Whether it’s hands-free or hand-held, using your Smartphone while you drive isn’t too smart.
In fact, drivers, who text or surf the Internet on Smartphones are two to eight times likely to be involved in a crash; those who simply talk and drive increase their risk up to four times, says an updated report from the AAA Foundation for Traffic Safety.
The newest Foundation report updates previous research, some of which is now more than 10 years old and dates back to the days when drivers used simple flip phones to only make calls. Today, modern, high-tech “cousins” are changing the way drivers interact with devices and ultimate affect roadway safety.
The National Highway Traffic Safety Administration reported 3,450 distraction-related deaths occurred in 2016, the latest figures on file.
In Connecticut during 2016 there were 12 fatalities and more than 3,200 injuries, according to the UCONN Crash Data Repository, a database that provides crash information collected by state and local police.

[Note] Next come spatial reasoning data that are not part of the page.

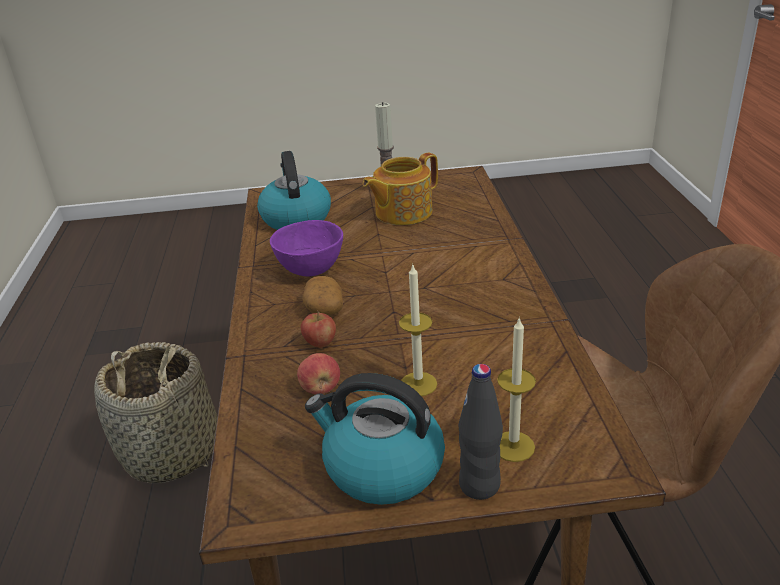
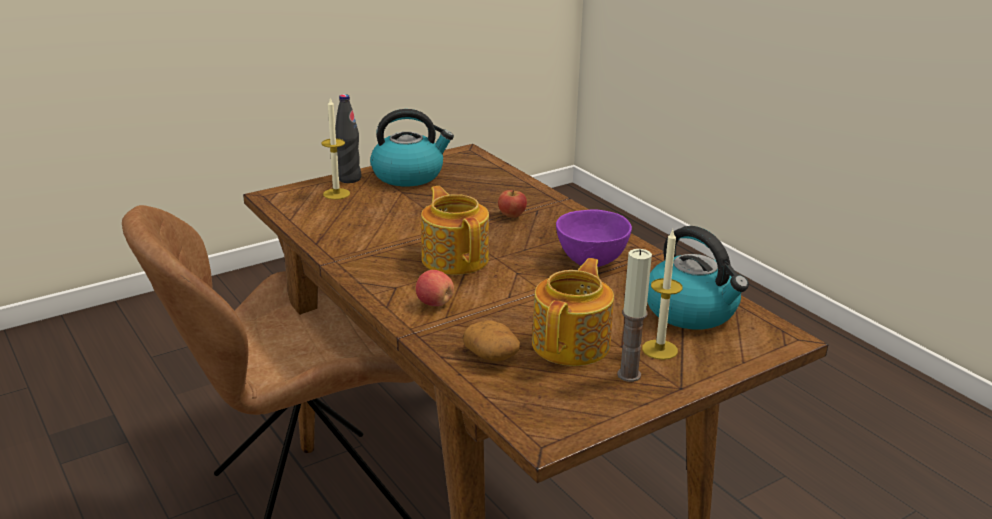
camera: 150 degrees right, 5 degrees down
(172, 452) = (769, 476): basket -> none
(320, 388) = (481, 195): apple -> apple (434, 303)
(324, 308) = (538, 236): potato -> potato (492, 356)
(418, 384) = (416, 208): candle -> candle (659, 349)
(428, 298) = (455, 258): none -> teapot

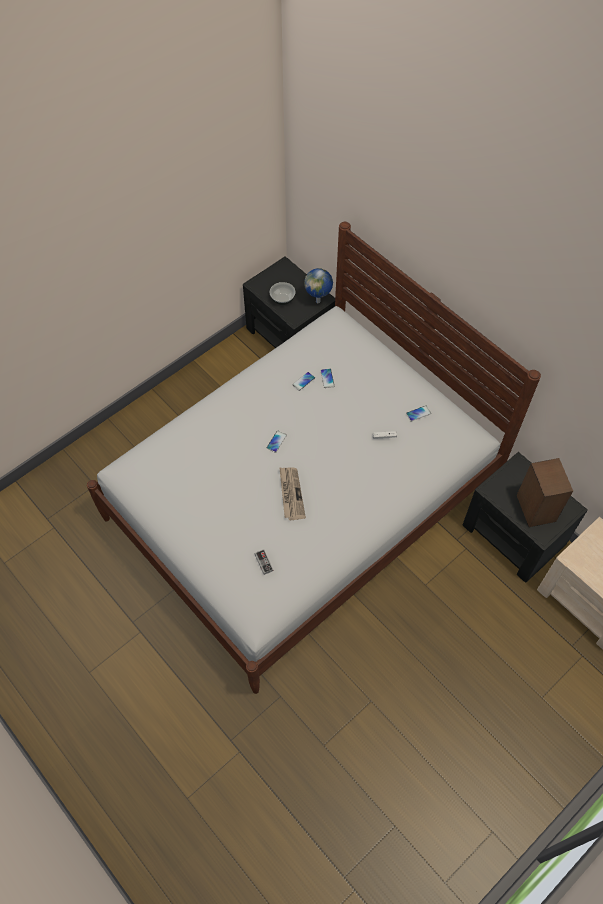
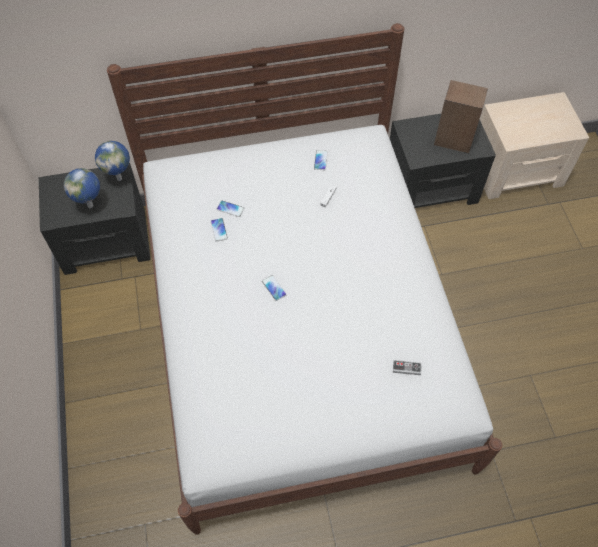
camera: 60 degrees left, 0 degrees up
(282, 299) = (91, 206): bowl -> globe
(291, 494) = (343, 305): newspaper -> none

“Any task that requires a driver to take their eyes or attention off the road is a distraction,” says AAA Northeast’s Senior Vice President – Public Affairs Lloyd Albert. He urged drivers to only use these technologies for legitimate emergencies or urgent driving-related matters.
However, Americans live in a “Do As I Say; Not As I Do” society: Although more than two in three drivers personally consider it’s unacceptable to talk on cellphones while driving, they do so anyway, reports the Foundation’s Traffic Safety Culture Index, which measures public attitudes of driving safety issues. Yet, one in three drivers says they talk on their phones while driving regularly.
This newest AAA Foundation study investigated the relationship between Smartphone use and crash risk, using data from a sample of more than 3,500 drivers, whose driving was monitored for several months as they drove in their own vehicles.
The AAA Foundation for Traffic Safety, based in Washington DC, conducts pertinent research on distracted driving, traffic safety culture, teen and older studies and other landmark traffic safety studies.